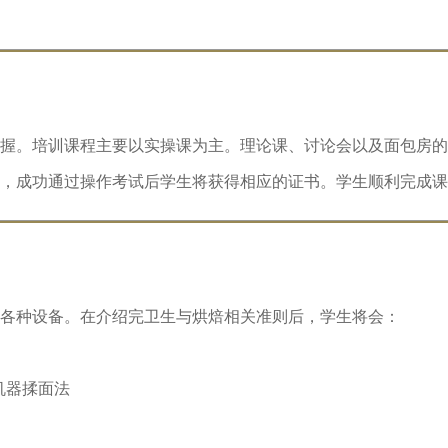
握。培训课程主要以实操课为主。理论课、讨论会以及面包房的
，成功通过操作考试后学生将获得相应的证书。学生顺利完成课
各种设备。在介绍完卫生与烘焙相关准则后，学生将会：
机器揉面法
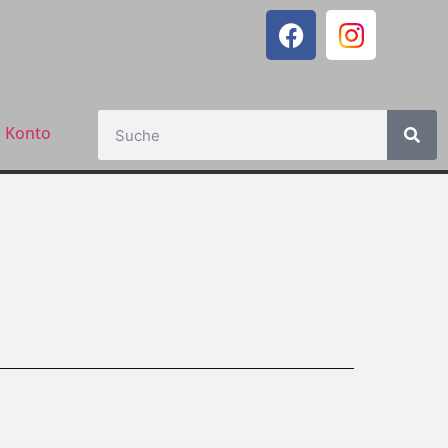
 Konto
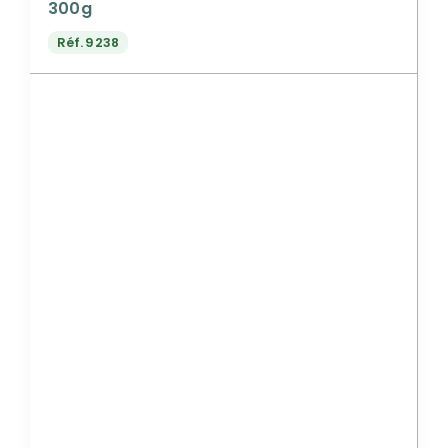
300g
Réf.
9238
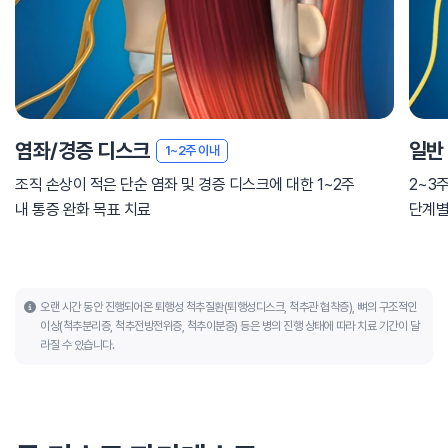
염좌/경증 디스크
일반
1~2주 이내
조직 손상이 적은 단순 염좌 및 경증 디스크에 대한 1~2주
2~3
내 통증 완화 목표 치료
단계별
오랜 시간 동안 진행되어온 퇴행성 척추질환(퇴행성디스크, 척추관 협착증), 뼈의 구조적인
이상(척추분리증, 척추전방전위증, 척추이분증) 등은 병의 진행 상태에 따라 치료 기간이 달
라질 수 있습니다.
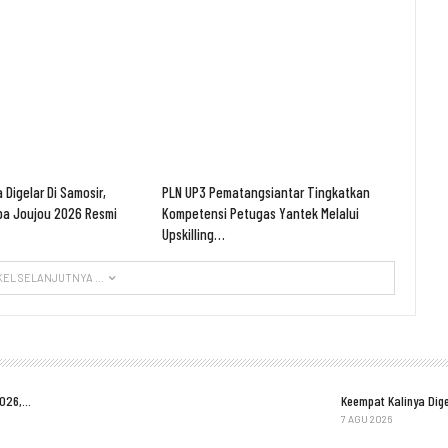
 Digelar Di Samosir,
PLN UP3 Pematangsiantar Tingkatkan
ba Joujou 2026 Resmi
Kompetensi Petugas Yantek Melalui
Upskilling…
KEL SELANJUTNYA ...
2026,…
Keempat Kalinya Dige
7 AGU 2026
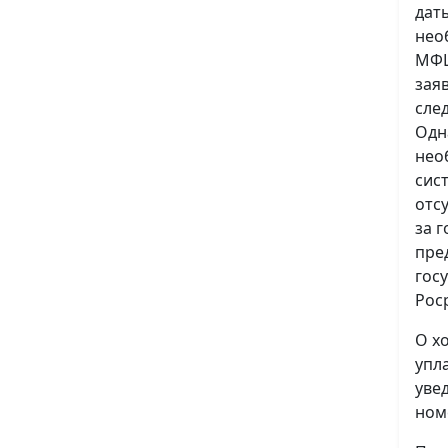
дат
нео
МФЦ
зая
сле
Одн
нео
сис
отс
за 
пре
гос
Рос
О х
упл
уве
ном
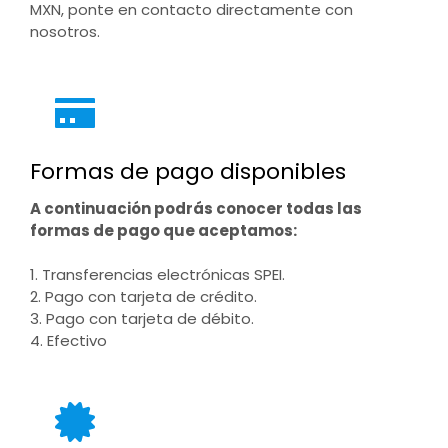
MXN, ponte en contacto directamente con
nosotros.
Formas de pago disponibles
A continuación podrás conocer todas las
formas de pago que aceptamos:
1. Transferencias electrónicas SPEI.
2. Pago con tarjeta de crédito.
3. Pago con tarjeta de débito.
4. Efectivo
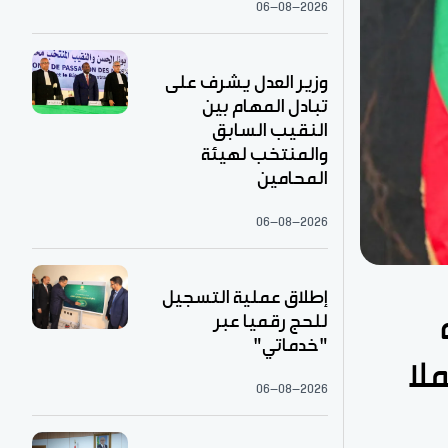
06-08-2026
وزير العدل يشرف على
تبادل المهام بين
النقيب السابق
والمنتخب لهيئة
المحامين
06-08-2026
إطلاق عملية التسجيل
للحج رقميا عبر
"خدماتي"
لا
06-08-2026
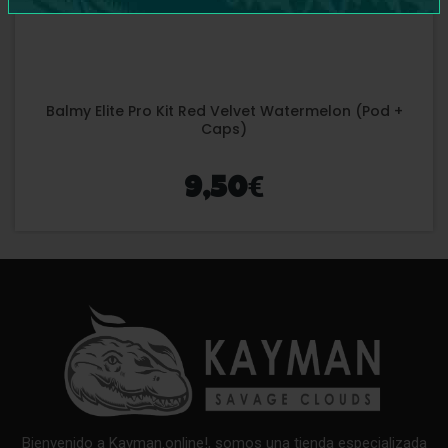
Balmy Elite Pro Kit Red Velvet Watermelon (Pod +
Caps)
€
9,50
Bienvenido a Kayman.online!, somos una tienda especializada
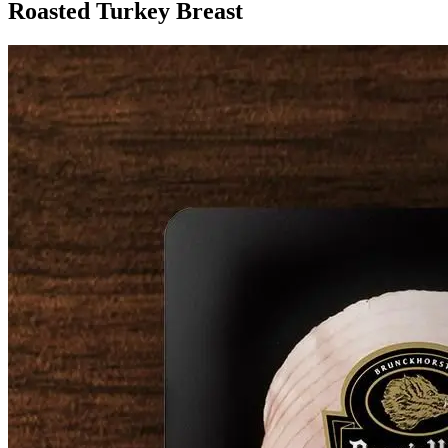
Roasted Turkey Breast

* * * *

Assigned task: Within the records, how many lines include "tarjeta"? The answer is the number and nothing else.

Answer box: 2